### What you will do:
In your copy, reproduce the entries exactly as they are, minus the images.

·····

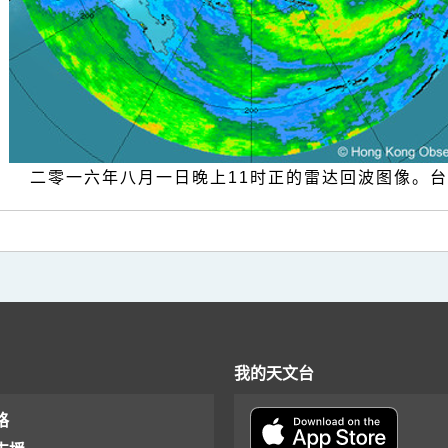
.7a 二零一六年八月一日晚上11时正的雷达回波图像。
我的天文台
格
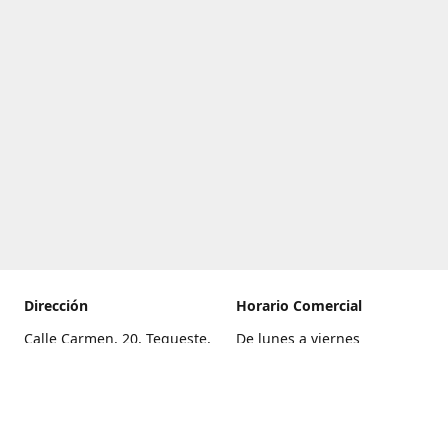
Dirección
Horario Comercial
Calle Carmen, 20, Tegueste,
De lunes a viernes
Santa Cruz de Tenerife
8:00 a 22:00
Cómo llegar
Sábado
9:00 a 21:00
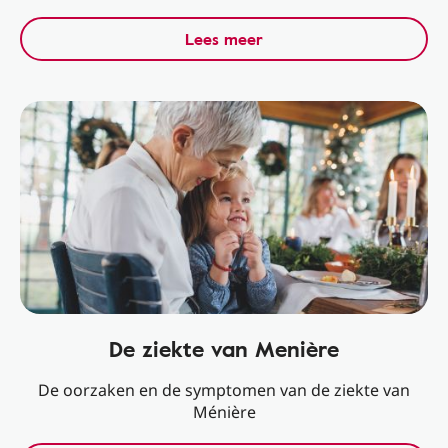
Lees meer
De ziekte van Menière
De oorzaken en de symptomen van de ziekte van
Ménière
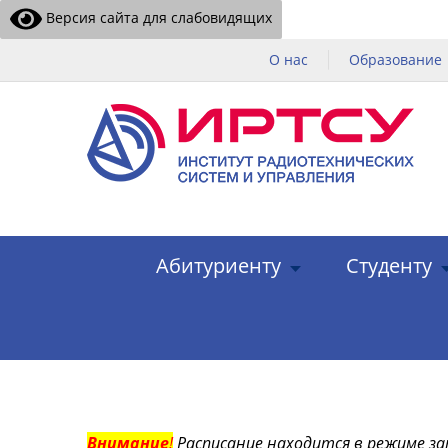
Версия сайта для слабовидящих
О нас
Образование
Абитуриенту
Студенту
Внимание
!
Расписание находится в режиме за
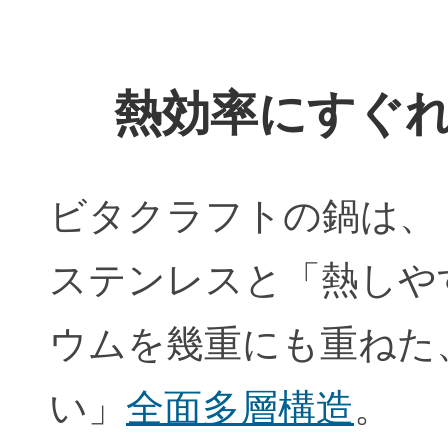
熱効率にすぐれ
ビタクラフトの鍋は、
ステンレスと「熱しや
ウムを幾重にも重ねた
い」
全面多層構造
。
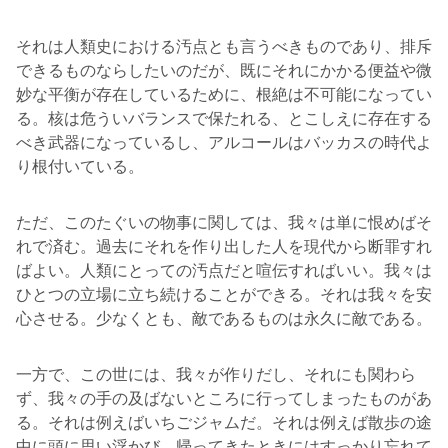
それは人類史における汚点とも言うべきものであり、排斥
できるものならしたいのだが、既にそれにかかる便益や微
妙な平衡が存在しているために、根絶は不可能になってい
る。核は危ういバランスで保たれる、とこしえに存在する
べき武器になっているし、アルコールはバッカスの時代よ
り根付いている。
ただ、このたぐいの物事に関しては、我々は単に恨めばそ
れで済む。過去にそれを作り出した人を現代から断罪すれ
ばよい。人類にとっての汚点だと喧伝すればいい。我々は
ひとつの立場に立ち続けることができる。それは我々を安
心させる。少なくとも、敵であるものは永久に敵である。
一方で、この世には、我々が作りだし、それにも関わら
ず、我々の手の及ばないところに行ってしまったものがあ
る。それは例えばいちごジャムだ。それは例えば散歩の途
中に頭に思い浮かび、帰ってきたときにはすっかり忘れて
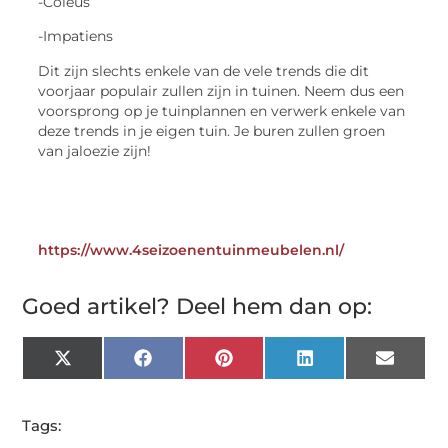
-Coleus
-Impatiens
Dit zijn slechts enkele van de vele trends die dit
voorjaar populair zullen zijn in tuinen. Neem dus een
voorsprong op je tuinplannen en verwerk enkele van
deze trends in je eigen tuin. Je buren zullen groen
van jaloezie zijn!
https://www.4seizoenentuinmeubelen.nl/
Goed artikel? Deel hem dan op:
X
Facebook
Pinterest
LinkedIn
Email
(Twitter)
Tags:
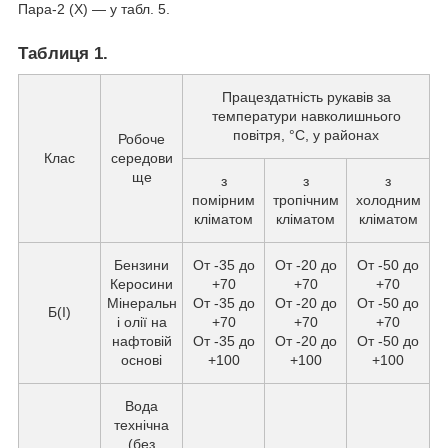
Пара-2 (X) — у табл. 5.
Таблиця 1.
Працездатність рукавів за
температури навколишнього
повітря, °C, у районах
Робоче
Клас
середови
ще
з
з
з
помірним
тропічним
холодним
кліматом
кліматом
кліматом
Бензини
От -35 до
От -20 до
От -50 до
Керосини
+70
+70
+70
Мінеральн
От -35 до
От -20 до
От -50 до
Б(I)
і олії на
+70
+70
+70
нафтовій
От -35 до
От -20 до
От -50 до
основі
+100
+100
+100
Вода
технічна
(без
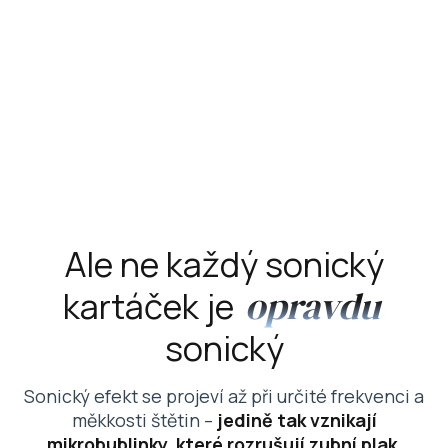
0
1
2
Ale ne každý sonický
3
opravdu
kartáček je
0
4
sonický
1
5
Sonický efekt se projeví až při určité frekvenci a
2
6
měkkosti štětin –
jedině tak vznikají
mikrobublinky, které rozrušují zubní plak
.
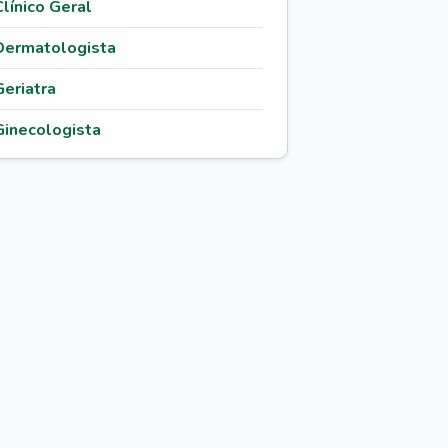
Clínico Geral
Dermatologista
Geriatra
Ginecologista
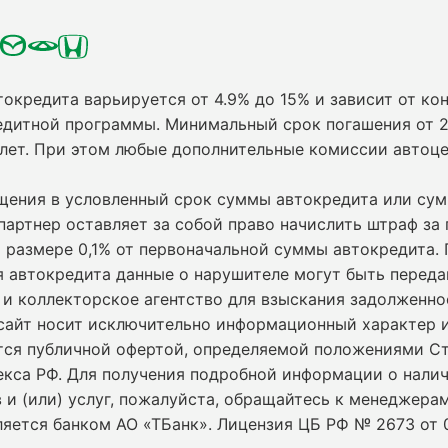
токредита варьируется от 4.9% до 15% и зависит от кон
едитной программы. Минимальный срок погашения от 2
 лет. При этом любые дополнительные комиссии автоц
ащения в условленный срок суммы автокредита или су
партнер оставляет за собой право начислить штраф за
 размере 0,1% от первоначальной суммы автокредита.
я автокредита данные о нарушителе могут быть переда
и коллекторское агентство для взыскания задолженно
сайт носит исключительно информационный характер и
ется публичной офертой, определяемой положениями С
екса РФ. Для получения подробной информации о нали
 и (или) услуг, пожалуйста, обращайтесь к менеджерам
ляется банком АО «ТБанк».
Лицензия ЦБ РФ № 2673 от 0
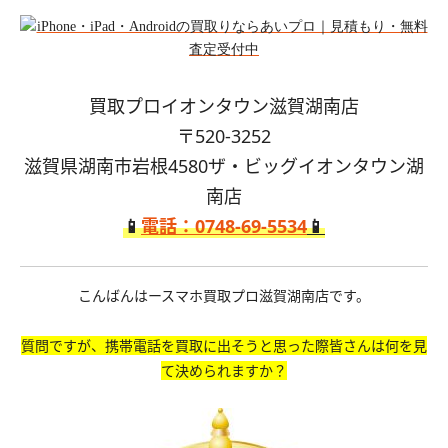
買取プロイオンタウン滋賀湖南店
〒520-3252
滋賀県湖南市岩根4580ザ・ビッグイオンタウン湖
南店
📱
電話：0748-69-5534
📱
こんばんはースマホ買取プロ滋賀湖南店です。
質問ですが、携帯電話を買取に出そうと思った際皆さんは何を見
て決められますか？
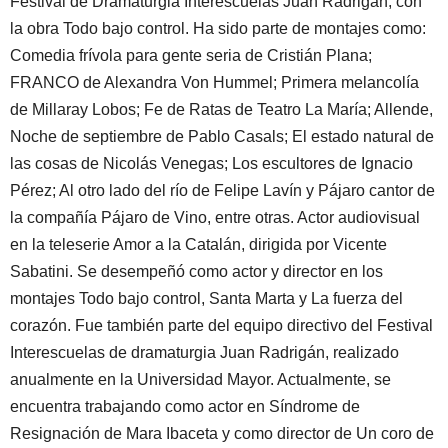
Festival de Dramaturgia Interescuelas Juan Radrigán, con
la obra Todo bajo control. Ha sido parte de montajes como:
Comedia frívola para gente seria de Cristián Plana;
FRANCO de Alexandra Von Hummel; Primera melancolía
de Millaray Lobos; Fe de Ratas de Teatro La María; Allende,
Noche de septiembre de Pablo Casals; El estado natural de
las cosas de Nicolás Venegas; Los escultores de Ignacio
Pérez; Al otro lado del río de Felipe Lavín y Pájaro cantor de
la compañía Pájaro de Vino, entre otras. Actor audiovisual
en la teleserie Amor a la Catalán, dirigida por Vicente
Sabatini. Se desempeñó como actor y director en los
montajes Todo bajo control, Santa Marta y La fuerza del
corazón. Fue también parte del equipo directivo del Festival
Interescuelas de dramaturgia Juan Radrigán, realizado
anualmente en la Universidad Mayor. Actualmente, se
encuentra trabajando como actor en Síndrome de
Resignación de Mara Ibaceta y como director de Un coro de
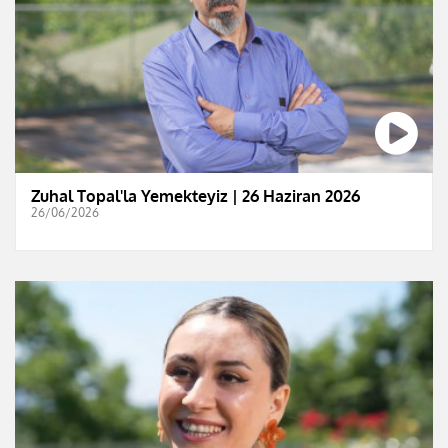
Zuhal Topal'la Yemekteyiz | 26 Haziran 2026
26/06/2026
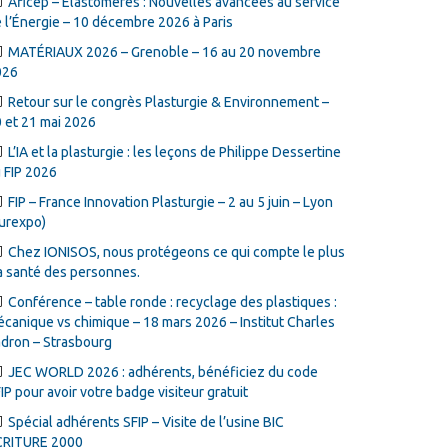
Aficep – Élastomères : Nouvelles avancées au service
 l’Énergie – 10 décembre 2026 à Paris
MATÉRIAUX 2026 – Grenoble – 16 au 20 novembre
026
Retour sur le congrès Plasturgie & Environnement –
 et 21 mai 2026
L’IA et la plasturgie : les leçons de Philippe Dessertine
 FIP 2026
FIP – France Innovation Plasturgie – 2 au 5 juin – Lyon
urexpo)
Chez IONISOS, nous protégeons ce qui compte le plus
la santé des personnes.
Conférence – table ronde : recyclage des plastiques :
canique vs chimique – 18 mars 2026 – Institut Charles
dron – Strasbourg
JEC WORLD 2026 : adhérents, bénéficiez du code
IP pour avoir votre badge visiteur gratuit
Spécial adhérents SFIP – Visite de l’usine BIC
CRITURE 2000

·····

### Output below:
.7a 二零一六年八月一日晚上11时正的雷达回波图像。
我的天文台
格
Dirección
Horario Comercial
Calle Carmen, 20, Tegueste,
De lunes a viernes
Santa Cruz de Tenerife
8:00 a 22:00
Cómo llegar
Sábado
9:00 a 21:00
Lees meer
De ziekte van Menière
De oorzaken en de symptomen van de ziekte van
Ménière
Версия сайта для слабовидящих
О нас
Образование
Абитуриенту
Студенту
Внимание
!
Расписание находится в режиме за
熱効率にすぐれ
ビタクラフトの鍋は、
ステンレスと「熱しや
ウムを幾重にも重ねた
い」
全面多層構造
。
それは人類史における汚点とも言うべきものであり、排斥
できるものならしたいのだが、既にそれにかかる便益や微
妙な平衡が存在しているために、根絶は不可能になってい
る。核は危ういバランスで保たれる、とこしえに存在する
べき武器になっているし、アルコールはバッカスの時代よ
り根付いている。
ただ、このたぐいの物事に関しては、我々は単に恨めばそ
れで済む。過去にそれを作り出した人を現代から断罪すれ
ばよい。人類にとっての汚点だと喧伝すればいい。我々は
ひとつの立場に立ち続けることができる。それは我々を安
心させる。少なくとも、敵であるものは永久に敵である。
一方で、この世には、我々が作りだし、それにも関わら
ず、我々の手の及ばないところに行ってしまったものがあ
る。それは例えばいちごジャムだ。それは例えば散歩の途
中に頭に思い浮かび、帰ってきたときにはすっかり忘れて
-Coleus
-Impatiens
Dit zijn slechts enkele van de vele trends die dit
voorjaar populair zullen zijn in tuinen. Neem dus een
voorsprong op je tuinplannen en verwerk enkele van
deze trends in je eigen tuin. Je buren zullen groen
van jaloezie zijn!
https://www.4seizoenentuinmeubelen.nl/
Goed artikel? Deel hem dan op:
X
Facebook
Pinterest
LinkedIn
Email
(Twitter)
Tags:
Пара-2 (X) — у табл. 5.
Таблиця 1.
Працездатність рукавів за
температури навколишнього
повітря, °C, у районах
Робоче
Клас
середови
ще
з
з
з
помірним
тропічним
холодним
кліматом
кліматом
кліматом
Бензини
От -35 до
От -20 до
От -50 до
Керосини
+70
+70
+70
Мінеральн
От -35 до
От -20 до
От -50 до
Б(I)
і олії на
+70
+70
+70
нафтовій
От -35 до
От -20 до
От -50 до
основі
+100
+100
+100
Вода
технічна
(без
0
1
2
Ale ne každý sonický
3
opravdu
kartáček je
0
4
sonický
1
5
Sonický efekt se projeví až při určité frekvenci a
2
6
měkkosti štětin –
jedině tak vznikají
mikrobublinky, které rozrušují zubní plak
.
Clínico Geral
Dermatologista
Geriatra
Ginecologista
токредита варьируется от 4.9% до 15% и зависит от кон
едитной программы. Минимальный срок погашения от 2
 лет. При этом любые дополнительные комиссии автоц
ащения в условленный срок суммы автокредита или су
партнер оставляет за собой право начислить штраф за
 размере 0,1% от первоначальной суммы автокредита.
я автокредита данные о нарушителе могут быть переда
и коллекторское агентство для взыскания задолженно
сайт носит исключительно информационный характер и
ется публичной офертой, определяемой положениями С
екса РФ. Для получения подробной информации о нали
 и (или) услуг, пожалуйста, обращайтесь к менеджерам
ляется банком АО «ТБанк».
Лицензия ЦБ РФ № 2673 от 0
買取プロイオンタウン滋賀湖南店
〒520-3252
滋賀県湖南市岩根4580ザ・ビッグイオンタウン湖
南店
📱
電話：0748-69-5534
📱
こんばんはースマホ買取プロ滋賀湖南店です。
質問ですが、携帯電話を買取に出そうと思った際皆さんは何を見
て決められますか？
Festival de Dramaturgia Interescuelas Juan Radrigán, con
la obra Todo bajo control. Ha sido parte de montajes como:
Comedia frívola para gente seria de Cristián Plana;
FRANCO de Alexandra Von Hummel; Primera melancolía
de Millaray Lobos; Fe de Ratas de Teatro La María; Allende,
Noche de septiembre de Pablo Casals; El estado natural de
las cosas de Nicolás Venegas; Los escultores de Ignacio
Pérez; Al otro lado del río de Felipe Lavín y Pájaro cantor de
la compañía Pájaro de Vino, entre otras. Actor audiovisual
en la teleserie Amor a la Catalán, dirigida por Vicente
Sabatini. Se desempeñó como actor y director en los
montajes Todo bajo control, Santa Marta y La fuerza del
corazón. Fue también parte del equipo directivo del Festival
Interescuelas de dramaturgia Juan Radrigán, realizado
anualmente en la Universidad Mayor. Actualmente, se
encuentra trabajando como actor en Síndrome de
Resignación de Mara Ibaceta y como director de Un coro de
Zuhal Topal'la Yemekteyiz | 26 Haziran 2026
26/06/2026
Aficep – Élastomères : Nouvelles avancées au service
 l’Énergie – 10 décembre 2026 à Paris
MATÉRIAUX 2026 – Grenoble – 16 au 20 novembre
026
Retour sur le congrès Plasturgie & Environnement –
 et 21 mai 2026
L’IA et la plasturgie : les leçons de Philippe Dessertine
 FIP 2026
FIP – France Innovation Plasturgie – 2 au 5 juin – Lyon
urexpo)
Chez IONISOS, nous protégeons ce qui compte le plus
la santé des personnes.
Conférence – table ronde : recyclage des plastiques :
canique vs chimique – 18 mars 2026 – Institut Charles
dron – Strasbourg
JEC WORLD 2026 : adhérents, bénéficiez du code
IP pour avoir votre badge visiteur gratuit
Spécial adhérents SFIP – Visite de l’usine BIC
CRITURE 2000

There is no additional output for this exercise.